*Data in this exercise*:
----------

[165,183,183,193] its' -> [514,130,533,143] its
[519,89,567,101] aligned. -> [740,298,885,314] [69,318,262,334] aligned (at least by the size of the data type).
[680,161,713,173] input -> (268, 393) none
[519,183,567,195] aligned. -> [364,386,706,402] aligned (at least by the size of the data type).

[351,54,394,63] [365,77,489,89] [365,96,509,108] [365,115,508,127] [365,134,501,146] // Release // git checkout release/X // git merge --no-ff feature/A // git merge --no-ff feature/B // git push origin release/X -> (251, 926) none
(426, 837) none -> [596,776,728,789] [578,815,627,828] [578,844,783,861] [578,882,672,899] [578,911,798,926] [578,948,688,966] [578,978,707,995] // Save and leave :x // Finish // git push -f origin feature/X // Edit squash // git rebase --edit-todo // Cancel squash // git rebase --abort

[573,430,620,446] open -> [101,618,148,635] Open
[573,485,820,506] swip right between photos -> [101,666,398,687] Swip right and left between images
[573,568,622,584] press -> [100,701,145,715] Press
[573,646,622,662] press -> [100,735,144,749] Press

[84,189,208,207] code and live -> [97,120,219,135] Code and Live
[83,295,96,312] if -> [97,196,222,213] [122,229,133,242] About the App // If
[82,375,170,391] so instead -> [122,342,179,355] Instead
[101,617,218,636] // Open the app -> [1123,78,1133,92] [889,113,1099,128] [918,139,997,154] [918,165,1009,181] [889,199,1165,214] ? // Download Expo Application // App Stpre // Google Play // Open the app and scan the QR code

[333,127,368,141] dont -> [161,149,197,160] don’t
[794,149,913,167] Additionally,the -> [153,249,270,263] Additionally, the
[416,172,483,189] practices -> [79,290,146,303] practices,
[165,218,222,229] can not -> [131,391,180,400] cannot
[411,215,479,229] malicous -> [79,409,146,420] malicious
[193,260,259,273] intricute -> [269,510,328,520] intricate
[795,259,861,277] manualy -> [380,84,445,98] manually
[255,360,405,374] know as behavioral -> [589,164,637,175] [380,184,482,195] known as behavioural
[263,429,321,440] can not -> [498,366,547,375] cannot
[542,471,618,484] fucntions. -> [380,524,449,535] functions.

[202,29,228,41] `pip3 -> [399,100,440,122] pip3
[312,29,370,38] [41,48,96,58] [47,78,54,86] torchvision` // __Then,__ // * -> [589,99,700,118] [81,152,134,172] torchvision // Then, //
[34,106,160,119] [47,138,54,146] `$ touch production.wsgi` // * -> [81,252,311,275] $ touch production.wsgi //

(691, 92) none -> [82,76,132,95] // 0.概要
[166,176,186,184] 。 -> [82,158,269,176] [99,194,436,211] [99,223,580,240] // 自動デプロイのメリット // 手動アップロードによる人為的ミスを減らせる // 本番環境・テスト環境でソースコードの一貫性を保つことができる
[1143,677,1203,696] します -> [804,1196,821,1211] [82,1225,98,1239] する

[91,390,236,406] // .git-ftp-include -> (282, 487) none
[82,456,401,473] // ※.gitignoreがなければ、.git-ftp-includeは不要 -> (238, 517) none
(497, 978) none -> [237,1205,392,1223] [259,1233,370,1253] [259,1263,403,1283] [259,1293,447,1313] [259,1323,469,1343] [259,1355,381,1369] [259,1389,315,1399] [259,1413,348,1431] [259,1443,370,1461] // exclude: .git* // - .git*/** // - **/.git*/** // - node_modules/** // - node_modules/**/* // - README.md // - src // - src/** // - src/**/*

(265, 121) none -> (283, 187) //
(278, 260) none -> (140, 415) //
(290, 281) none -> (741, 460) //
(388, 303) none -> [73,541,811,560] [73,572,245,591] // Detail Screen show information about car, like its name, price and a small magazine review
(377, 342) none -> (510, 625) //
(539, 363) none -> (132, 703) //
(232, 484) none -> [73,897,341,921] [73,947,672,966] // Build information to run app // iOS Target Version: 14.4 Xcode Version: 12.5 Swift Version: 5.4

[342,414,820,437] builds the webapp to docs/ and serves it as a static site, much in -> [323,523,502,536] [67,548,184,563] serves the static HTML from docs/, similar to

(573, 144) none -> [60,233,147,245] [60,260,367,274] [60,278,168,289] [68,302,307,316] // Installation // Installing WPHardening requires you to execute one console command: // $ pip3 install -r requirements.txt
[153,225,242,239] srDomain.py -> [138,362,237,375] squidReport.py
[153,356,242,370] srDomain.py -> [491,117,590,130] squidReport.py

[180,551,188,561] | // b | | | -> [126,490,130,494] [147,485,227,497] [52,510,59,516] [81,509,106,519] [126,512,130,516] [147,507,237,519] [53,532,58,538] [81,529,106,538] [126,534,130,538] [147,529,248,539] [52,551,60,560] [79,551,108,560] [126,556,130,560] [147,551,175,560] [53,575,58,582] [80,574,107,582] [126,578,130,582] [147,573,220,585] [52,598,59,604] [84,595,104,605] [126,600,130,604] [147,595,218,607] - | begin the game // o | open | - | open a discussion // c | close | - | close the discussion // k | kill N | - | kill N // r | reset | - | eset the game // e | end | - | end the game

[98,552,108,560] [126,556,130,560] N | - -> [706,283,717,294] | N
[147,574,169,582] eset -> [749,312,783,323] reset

----------

*Problem description*: Starting at the line that has "-> [399,100,440,122] pip3" and ending at the line that has "(691, 92) none -> [82,76,132,95] // 0.概要", please write out the lines above exactly, leaving out all others.

*Answer below*:
[202,29,228,41] `pip3 -> [399,100,440,122] pip3
[312,29,370,38] [41,48,96,58] [47,78,54,86] torchvision` // __Then,__ // * -> [589,99,700,118] [81,152,134,172] torchvision // Then, //
[34,106,160,119] [47,138,54,146] `$ touch production.wsgi` // * -> [81,252,311,275] $ touch production.wsgi //

(691, 92) none -> [82,76,132,95] // 0.概要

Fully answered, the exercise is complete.